PROBLEM DESCRIPTION: What lines in the data hold the string "terrarium"? Show them.

DATA LISTING:
= = =
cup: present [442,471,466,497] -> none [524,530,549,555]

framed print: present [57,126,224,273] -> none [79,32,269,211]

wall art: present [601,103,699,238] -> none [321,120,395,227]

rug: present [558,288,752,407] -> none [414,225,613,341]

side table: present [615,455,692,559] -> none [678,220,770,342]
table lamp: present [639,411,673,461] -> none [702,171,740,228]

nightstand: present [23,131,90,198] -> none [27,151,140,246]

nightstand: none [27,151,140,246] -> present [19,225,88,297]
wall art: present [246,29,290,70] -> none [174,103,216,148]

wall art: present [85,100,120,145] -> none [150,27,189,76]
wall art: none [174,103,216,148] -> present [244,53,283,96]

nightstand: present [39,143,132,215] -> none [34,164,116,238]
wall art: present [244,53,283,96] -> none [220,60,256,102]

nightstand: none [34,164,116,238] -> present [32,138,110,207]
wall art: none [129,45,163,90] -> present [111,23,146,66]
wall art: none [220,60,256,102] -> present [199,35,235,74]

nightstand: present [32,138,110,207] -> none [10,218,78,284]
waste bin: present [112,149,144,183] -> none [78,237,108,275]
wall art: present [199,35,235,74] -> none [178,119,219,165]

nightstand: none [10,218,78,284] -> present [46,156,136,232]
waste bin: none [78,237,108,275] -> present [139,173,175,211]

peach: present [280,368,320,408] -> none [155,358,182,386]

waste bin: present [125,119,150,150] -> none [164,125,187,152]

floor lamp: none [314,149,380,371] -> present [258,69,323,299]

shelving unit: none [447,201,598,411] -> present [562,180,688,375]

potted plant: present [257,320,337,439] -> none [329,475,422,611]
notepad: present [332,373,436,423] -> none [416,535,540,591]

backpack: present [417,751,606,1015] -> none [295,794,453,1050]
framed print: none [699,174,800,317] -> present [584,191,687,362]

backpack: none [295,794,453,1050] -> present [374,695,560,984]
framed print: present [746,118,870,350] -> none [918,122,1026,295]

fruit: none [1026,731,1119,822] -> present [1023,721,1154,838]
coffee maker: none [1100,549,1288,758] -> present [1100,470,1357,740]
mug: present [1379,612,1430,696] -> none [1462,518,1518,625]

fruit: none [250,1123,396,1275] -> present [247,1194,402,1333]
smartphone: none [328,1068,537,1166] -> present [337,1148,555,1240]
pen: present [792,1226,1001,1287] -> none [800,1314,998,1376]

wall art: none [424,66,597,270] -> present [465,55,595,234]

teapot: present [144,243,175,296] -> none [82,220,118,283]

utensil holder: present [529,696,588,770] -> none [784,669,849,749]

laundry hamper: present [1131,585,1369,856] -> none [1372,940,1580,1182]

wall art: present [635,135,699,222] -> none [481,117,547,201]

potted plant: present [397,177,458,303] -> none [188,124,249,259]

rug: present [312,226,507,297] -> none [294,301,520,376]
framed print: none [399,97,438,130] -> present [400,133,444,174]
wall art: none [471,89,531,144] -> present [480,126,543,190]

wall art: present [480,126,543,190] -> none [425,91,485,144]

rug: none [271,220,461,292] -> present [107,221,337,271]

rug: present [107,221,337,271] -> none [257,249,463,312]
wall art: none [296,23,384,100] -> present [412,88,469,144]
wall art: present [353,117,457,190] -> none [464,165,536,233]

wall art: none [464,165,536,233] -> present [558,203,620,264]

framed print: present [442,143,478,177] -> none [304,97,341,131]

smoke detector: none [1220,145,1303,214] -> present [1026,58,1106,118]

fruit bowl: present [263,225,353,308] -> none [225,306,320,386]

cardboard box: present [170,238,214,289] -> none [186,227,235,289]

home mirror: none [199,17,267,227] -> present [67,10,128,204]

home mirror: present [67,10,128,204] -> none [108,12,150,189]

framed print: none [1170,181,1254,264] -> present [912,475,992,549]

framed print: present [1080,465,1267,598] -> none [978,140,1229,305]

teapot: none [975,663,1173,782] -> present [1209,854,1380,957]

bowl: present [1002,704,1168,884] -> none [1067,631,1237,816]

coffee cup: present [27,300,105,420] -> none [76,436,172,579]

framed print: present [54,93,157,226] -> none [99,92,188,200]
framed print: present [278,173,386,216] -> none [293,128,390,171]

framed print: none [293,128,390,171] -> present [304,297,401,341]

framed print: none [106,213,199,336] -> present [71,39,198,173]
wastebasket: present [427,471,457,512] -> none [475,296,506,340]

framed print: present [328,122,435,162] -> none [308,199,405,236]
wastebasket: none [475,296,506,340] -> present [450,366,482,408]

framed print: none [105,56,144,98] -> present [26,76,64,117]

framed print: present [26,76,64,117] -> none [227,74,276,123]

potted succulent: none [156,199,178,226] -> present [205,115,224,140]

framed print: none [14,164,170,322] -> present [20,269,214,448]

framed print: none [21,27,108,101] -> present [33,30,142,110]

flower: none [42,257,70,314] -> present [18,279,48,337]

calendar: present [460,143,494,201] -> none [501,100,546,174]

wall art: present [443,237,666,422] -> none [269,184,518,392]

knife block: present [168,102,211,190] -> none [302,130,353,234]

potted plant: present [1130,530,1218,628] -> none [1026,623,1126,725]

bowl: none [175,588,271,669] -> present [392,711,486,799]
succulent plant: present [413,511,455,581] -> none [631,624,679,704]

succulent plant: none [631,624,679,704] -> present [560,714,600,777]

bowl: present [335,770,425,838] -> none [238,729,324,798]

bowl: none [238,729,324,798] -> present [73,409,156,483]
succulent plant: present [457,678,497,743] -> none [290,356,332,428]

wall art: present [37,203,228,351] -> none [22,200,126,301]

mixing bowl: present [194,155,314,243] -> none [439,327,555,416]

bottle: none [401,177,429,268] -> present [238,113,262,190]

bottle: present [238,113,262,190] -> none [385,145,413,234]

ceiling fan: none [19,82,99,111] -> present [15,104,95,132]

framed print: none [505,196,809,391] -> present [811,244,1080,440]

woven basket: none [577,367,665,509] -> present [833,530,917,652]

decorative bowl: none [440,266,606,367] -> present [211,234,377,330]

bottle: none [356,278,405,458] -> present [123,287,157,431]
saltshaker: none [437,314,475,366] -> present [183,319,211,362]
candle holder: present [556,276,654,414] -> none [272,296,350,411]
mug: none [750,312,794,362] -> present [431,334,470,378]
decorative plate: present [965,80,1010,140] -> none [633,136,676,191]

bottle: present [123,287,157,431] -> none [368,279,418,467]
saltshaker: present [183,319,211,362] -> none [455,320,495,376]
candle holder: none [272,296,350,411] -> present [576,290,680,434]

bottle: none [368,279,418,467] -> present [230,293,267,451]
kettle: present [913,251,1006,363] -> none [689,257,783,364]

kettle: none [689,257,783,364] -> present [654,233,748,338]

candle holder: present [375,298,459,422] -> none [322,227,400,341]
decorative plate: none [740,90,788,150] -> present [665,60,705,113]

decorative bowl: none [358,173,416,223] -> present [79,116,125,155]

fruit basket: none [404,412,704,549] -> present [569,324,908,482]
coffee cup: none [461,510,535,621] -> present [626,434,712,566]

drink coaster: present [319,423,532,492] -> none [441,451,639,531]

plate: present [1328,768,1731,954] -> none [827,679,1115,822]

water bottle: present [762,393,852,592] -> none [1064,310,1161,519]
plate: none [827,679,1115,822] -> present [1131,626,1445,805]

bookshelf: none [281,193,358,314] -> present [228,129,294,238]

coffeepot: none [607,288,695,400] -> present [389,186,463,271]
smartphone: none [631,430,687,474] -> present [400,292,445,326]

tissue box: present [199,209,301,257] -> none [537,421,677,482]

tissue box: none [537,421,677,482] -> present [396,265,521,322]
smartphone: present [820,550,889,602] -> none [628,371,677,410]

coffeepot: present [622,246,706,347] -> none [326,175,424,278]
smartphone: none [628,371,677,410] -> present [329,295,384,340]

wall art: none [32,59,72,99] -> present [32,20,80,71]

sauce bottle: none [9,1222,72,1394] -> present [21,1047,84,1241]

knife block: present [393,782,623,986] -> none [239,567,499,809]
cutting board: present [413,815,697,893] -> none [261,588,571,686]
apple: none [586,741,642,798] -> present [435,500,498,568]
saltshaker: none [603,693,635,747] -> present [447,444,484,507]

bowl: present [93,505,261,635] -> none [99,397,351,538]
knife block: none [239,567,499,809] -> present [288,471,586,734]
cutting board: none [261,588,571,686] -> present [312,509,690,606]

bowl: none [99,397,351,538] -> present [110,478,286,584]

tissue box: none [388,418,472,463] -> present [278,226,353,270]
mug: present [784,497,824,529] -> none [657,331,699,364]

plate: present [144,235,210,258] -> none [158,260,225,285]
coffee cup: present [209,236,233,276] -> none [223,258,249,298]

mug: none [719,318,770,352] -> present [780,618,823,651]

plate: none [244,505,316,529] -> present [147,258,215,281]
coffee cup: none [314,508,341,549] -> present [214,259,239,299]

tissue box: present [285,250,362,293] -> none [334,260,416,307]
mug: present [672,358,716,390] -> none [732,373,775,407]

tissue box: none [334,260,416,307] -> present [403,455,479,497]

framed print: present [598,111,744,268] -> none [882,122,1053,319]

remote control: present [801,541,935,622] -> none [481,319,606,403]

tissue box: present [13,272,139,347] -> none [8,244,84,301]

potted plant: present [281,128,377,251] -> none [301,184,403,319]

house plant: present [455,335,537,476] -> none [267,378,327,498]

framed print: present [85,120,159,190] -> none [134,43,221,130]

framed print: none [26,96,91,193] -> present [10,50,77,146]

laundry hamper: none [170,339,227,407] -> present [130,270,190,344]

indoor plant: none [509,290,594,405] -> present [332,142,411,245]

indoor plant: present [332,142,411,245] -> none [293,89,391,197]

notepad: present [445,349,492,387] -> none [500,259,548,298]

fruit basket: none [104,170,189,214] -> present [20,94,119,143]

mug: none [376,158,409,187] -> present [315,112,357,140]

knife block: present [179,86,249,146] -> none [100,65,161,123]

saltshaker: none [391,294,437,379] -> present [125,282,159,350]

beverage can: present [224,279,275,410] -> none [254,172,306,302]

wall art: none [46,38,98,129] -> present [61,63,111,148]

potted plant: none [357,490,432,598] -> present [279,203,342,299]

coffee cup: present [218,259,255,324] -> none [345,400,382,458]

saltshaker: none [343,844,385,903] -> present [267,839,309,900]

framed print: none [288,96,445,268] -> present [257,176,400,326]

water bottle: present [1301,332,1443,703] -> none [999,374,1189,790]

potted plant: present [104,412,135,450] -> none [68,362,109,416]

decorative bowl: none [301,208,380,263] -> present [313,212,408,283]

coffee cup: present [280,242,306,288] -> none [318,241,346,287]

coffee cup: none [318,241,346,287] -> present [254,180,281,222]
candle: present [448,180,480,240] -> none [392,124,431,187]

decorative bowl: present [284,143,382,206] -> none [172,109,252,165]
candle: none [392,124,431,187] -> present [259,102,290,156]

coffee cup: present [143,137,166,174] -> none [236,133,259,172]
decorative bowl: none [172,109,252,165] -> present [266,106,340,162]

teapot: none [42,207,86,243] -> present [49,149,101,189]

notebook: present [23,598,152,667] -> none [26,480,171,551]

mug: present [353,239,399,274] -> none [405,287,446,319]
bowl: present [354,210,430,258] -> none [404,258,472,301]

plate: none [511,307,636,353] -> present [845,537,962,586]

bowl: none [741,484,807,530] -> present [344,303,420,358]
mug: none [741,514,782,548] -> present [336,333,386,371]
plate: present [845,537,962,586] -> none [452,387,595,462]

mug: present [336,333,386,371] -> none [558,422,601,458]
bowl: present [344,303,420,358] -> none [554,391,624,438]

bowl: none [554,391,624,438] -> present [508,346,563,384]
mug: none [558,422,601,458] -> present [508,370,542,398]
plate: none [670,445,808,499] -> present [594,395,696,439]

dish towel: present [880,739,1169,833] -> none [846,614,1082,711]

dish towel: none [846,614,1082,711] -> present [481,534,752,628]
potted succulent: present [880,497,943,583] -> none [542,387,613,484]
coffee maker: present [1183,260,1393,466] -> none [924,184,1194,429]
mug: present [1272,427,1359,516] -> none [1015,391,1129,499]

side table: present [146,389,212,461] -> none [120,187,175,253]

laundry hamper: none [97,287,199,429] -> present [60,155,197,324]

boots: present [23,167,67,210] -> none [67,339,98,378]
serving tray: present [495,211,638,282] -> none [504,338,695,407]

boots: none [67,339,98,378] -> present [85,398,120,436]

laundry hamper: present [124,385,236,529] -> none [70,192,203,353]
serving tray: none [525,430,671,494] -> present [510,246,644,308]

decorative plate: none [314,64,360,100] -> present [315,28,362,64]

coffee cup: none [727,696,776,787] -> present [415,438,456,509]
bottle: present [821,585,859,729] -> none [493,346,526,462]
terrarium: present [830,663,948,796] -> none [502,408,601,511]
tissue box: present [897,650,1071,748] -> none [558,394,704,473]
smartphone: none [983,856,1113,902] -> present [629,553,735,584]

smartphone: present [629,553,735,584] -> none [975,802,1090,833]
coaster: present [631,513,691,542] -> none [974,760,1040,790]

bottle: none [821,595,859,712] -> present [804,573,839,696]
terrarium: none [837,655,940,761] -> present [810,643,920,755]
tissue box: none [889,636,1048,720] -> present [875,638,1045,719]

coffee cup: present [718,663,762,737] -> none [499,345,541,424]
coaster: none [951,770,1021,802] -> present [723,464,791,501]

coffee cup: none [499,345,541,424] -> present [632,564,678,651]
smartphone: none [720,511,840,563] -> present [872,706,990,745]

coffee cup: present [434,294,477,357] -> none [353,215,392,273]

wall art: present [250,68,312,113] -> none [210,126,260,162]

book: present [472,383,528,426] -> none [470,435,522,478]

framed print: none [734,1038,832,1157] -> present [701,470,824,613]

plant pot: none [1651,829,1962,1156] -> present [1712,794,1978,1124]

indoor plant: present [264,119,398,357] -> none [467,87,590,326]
= = =
EXPECTED ANSWER:
terrarium: present [830,663,948,796] -> none [502,408,601,511]
terrarium: none [837,655,940,761] -> present [810,643,920,755]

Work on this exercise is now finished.